_DATASET EXCERPT_.
• • • •

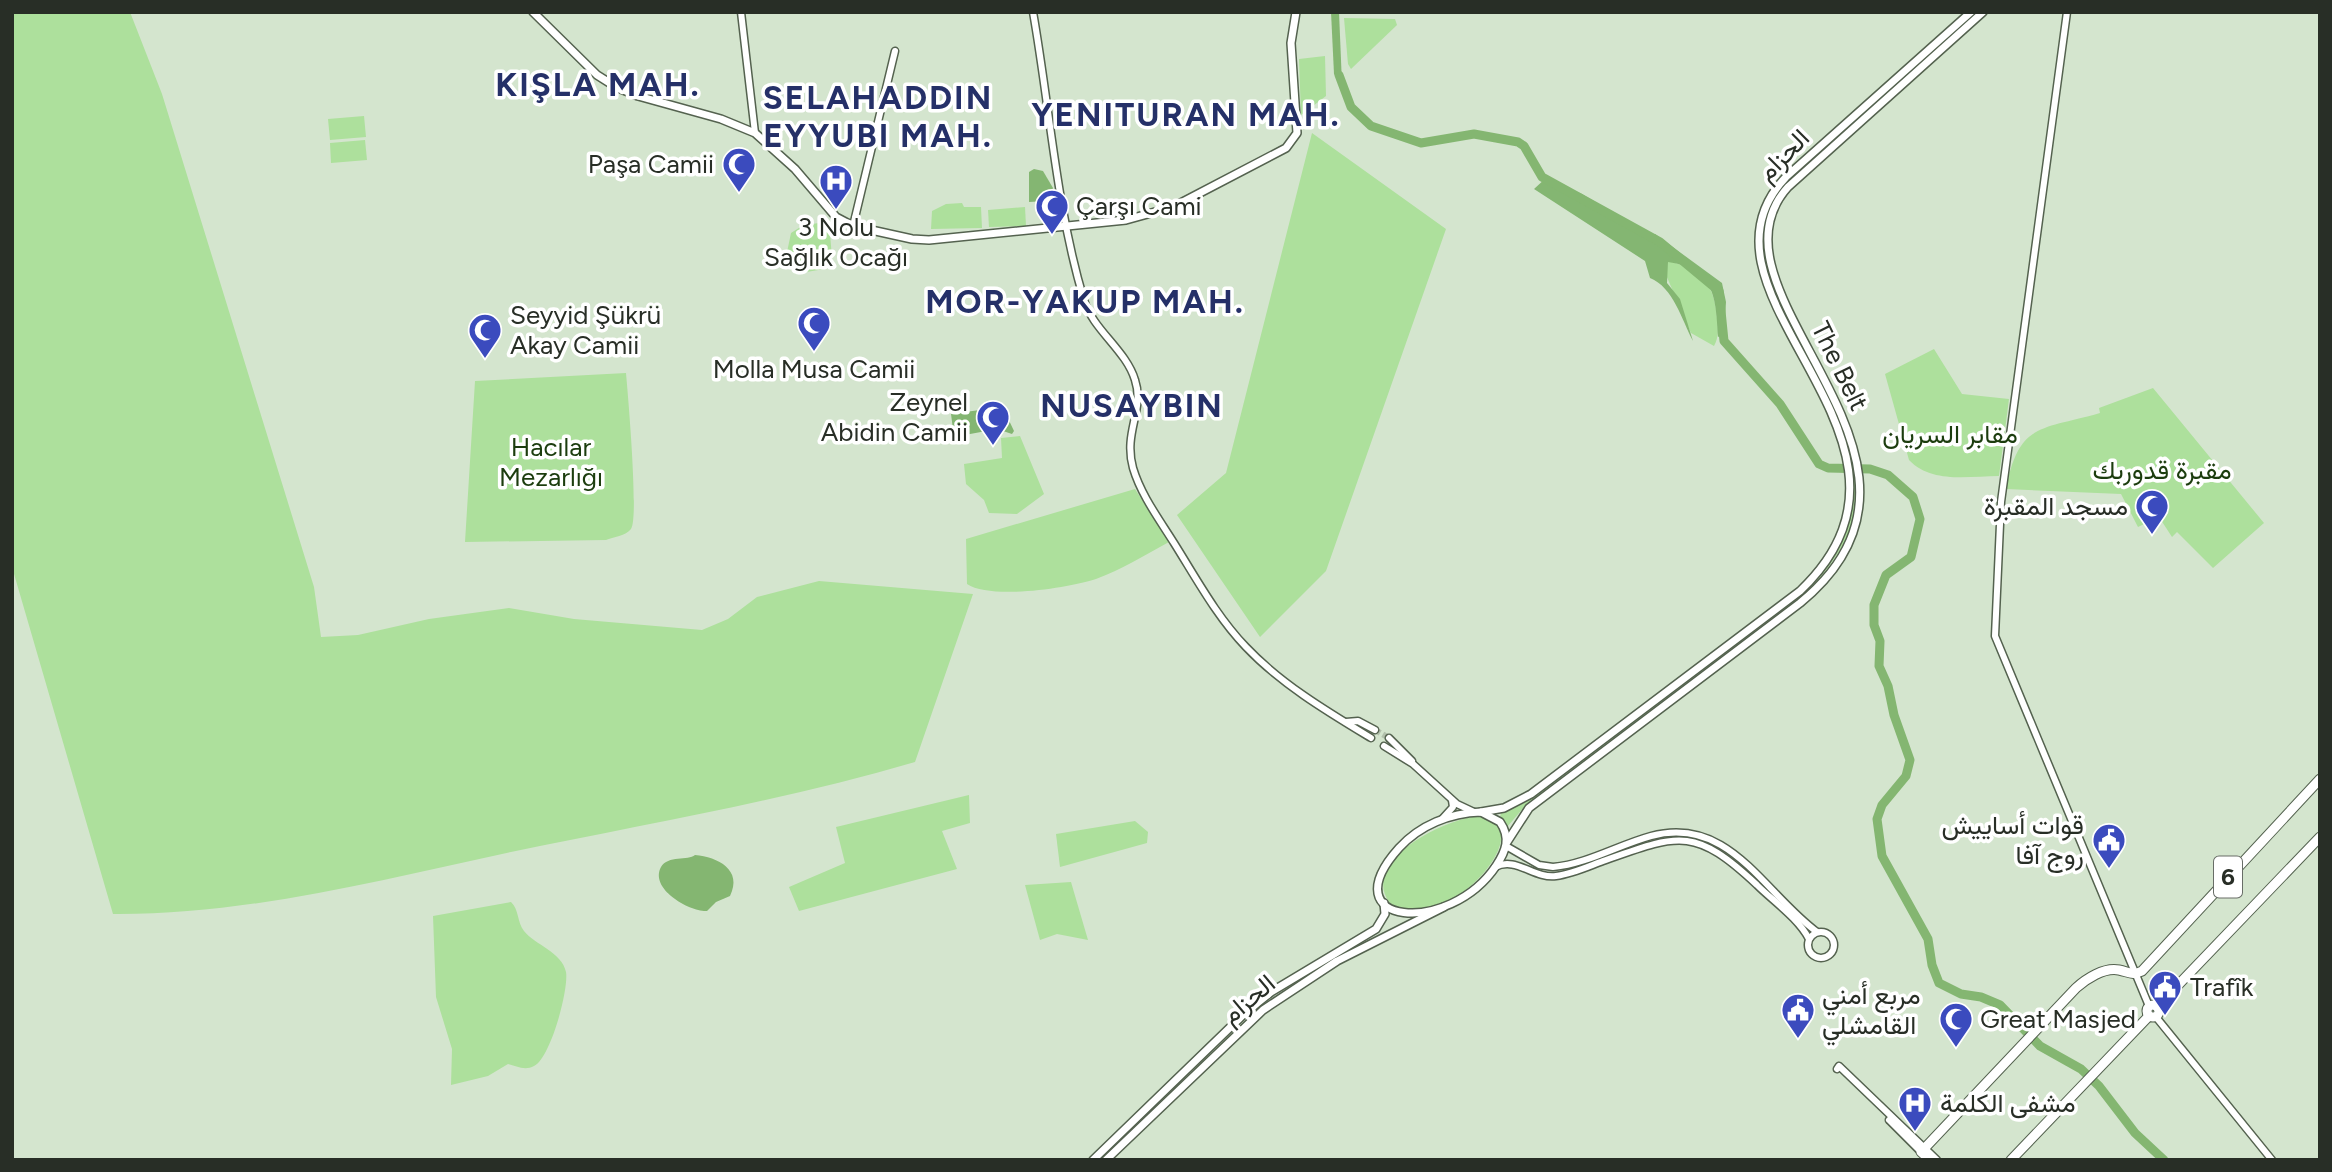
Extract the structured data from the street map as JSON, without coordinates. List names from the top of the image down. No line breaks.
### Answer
{"streets":{"highway":["6"],"main road":["الحزام","The Belt"]},"crossings":[["الحزام","The Belt"]],"districts":["KIŞLA MAH.","SELAHADDIN EYYUBI MAH.","YENITURAN MAH.","MOR-YAKUP MAH.","NUSAYBIN"],"parks":["مقابر السريان","Hacılar Mezarlığı","مقبرة قدوربك"],"places":{"mosque":["Paşa Camii","Çarşı Cami","Molla Musa Camii","Seyyid Şükrü Akay Camii","Zeynel Abidin Camii","مسجد المقبرة","Great Masjed"],"hospital":["3 Nolu Sağlık Ocağı","مشفى الكلمة"],"public building":["قوات أساييش روج آفا","Trafîk","مربع أمني القامشلي"]}}
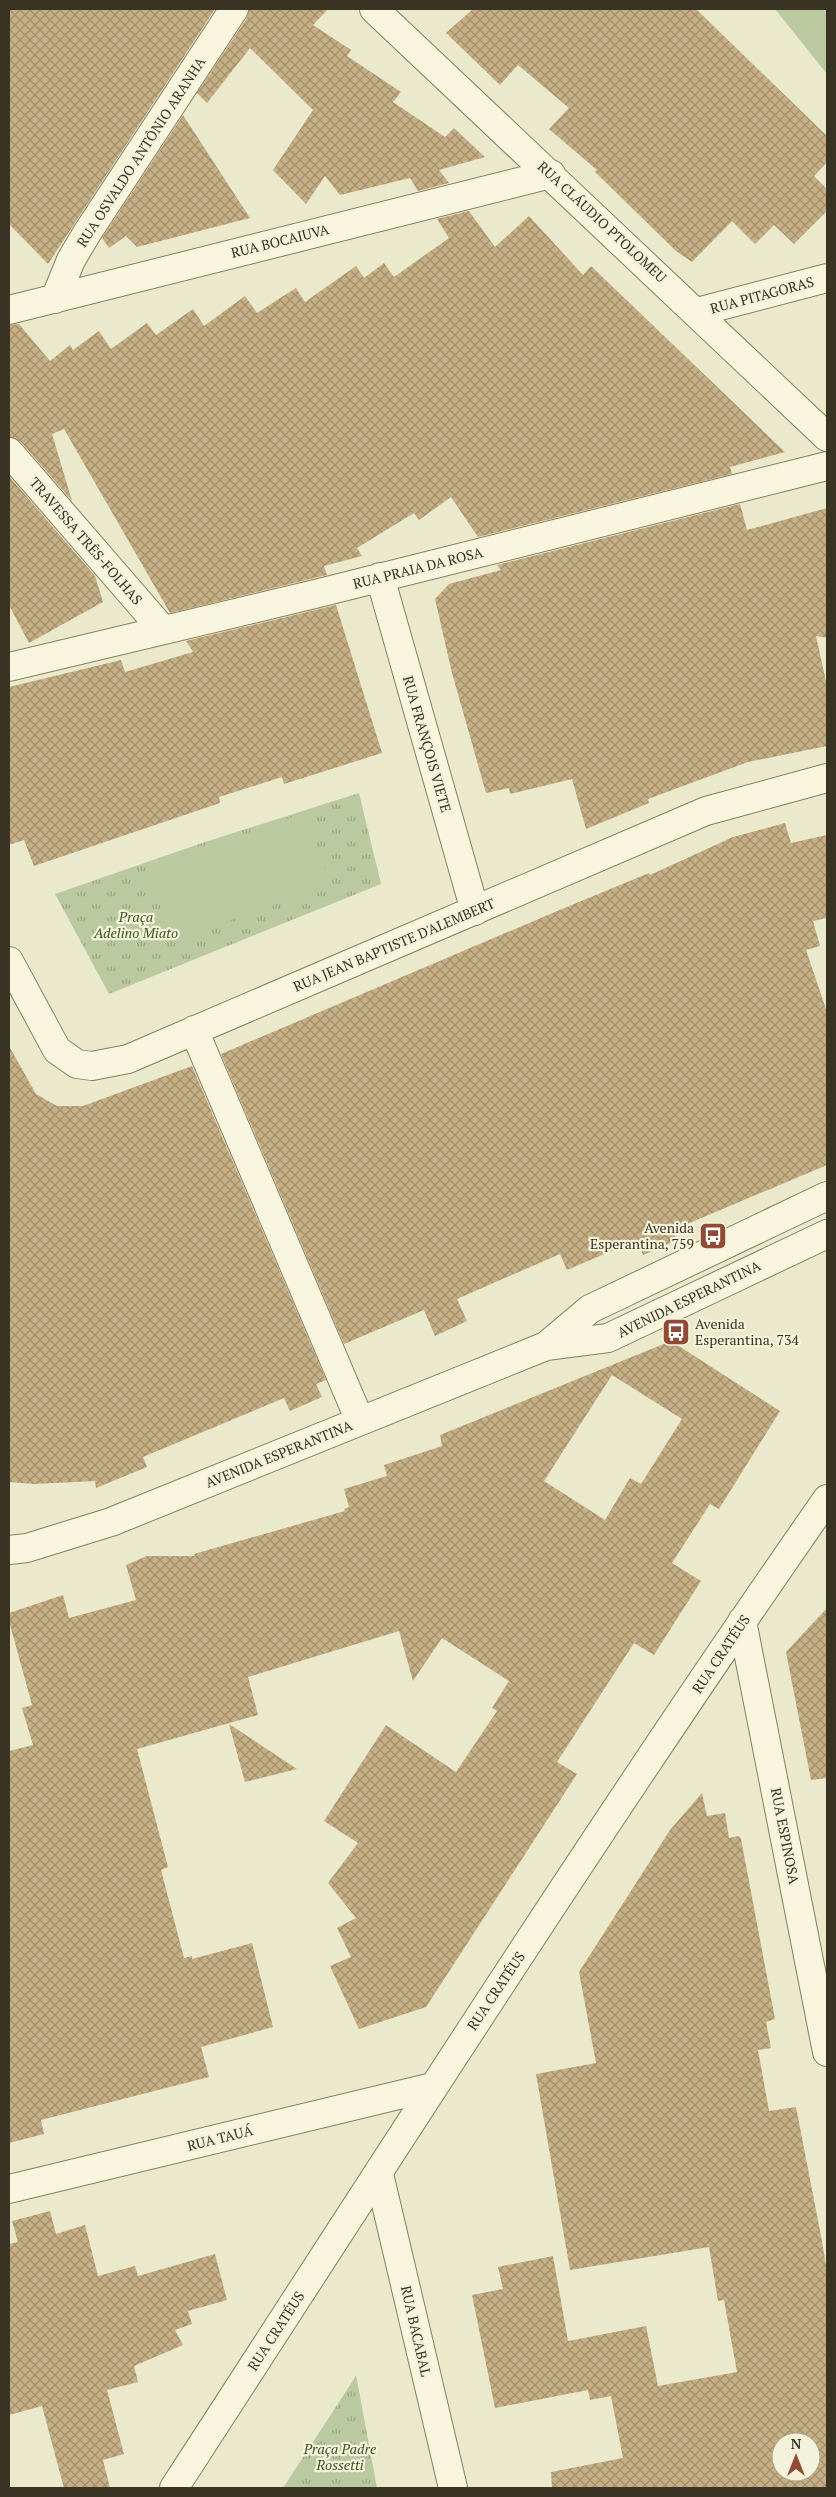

• • • •

This exercise asks for the data above to be given again exactly, without pictures.

Extract the structured data from the street map as JSON, without coordinates. List names from the top of the image down. No line breaks.
### Answer
{"streets":{"highway":["6"],"main road":["الحزام","The Belt"]},"crossings":[["الحزام","The Belt"]],"districts":["KIŞLA MAH.","SELAHADDIN EYYUBI MAH.","YENITURAN MAH.","MOR-YAKUP MAH.","NUSAYBIN"],"parks":["مقابر السريان","Hacılar Mezarlığı","مقبرة قدوربك"],"places":{"mosque":["Paşa Camii","Çarşı Cami","Molla Musa Camii","Seyyid Şükrü Akay Camii","Zeynel Abidin Camii","مسجد المقبرة","Great Masjed"],"hospital":["3 Nolu Sağlık Ocağı","مشفى الكلمة"],"public building":["قوات أساييش روج آفا","Trafîk","مربع أمني القامشلي"]}}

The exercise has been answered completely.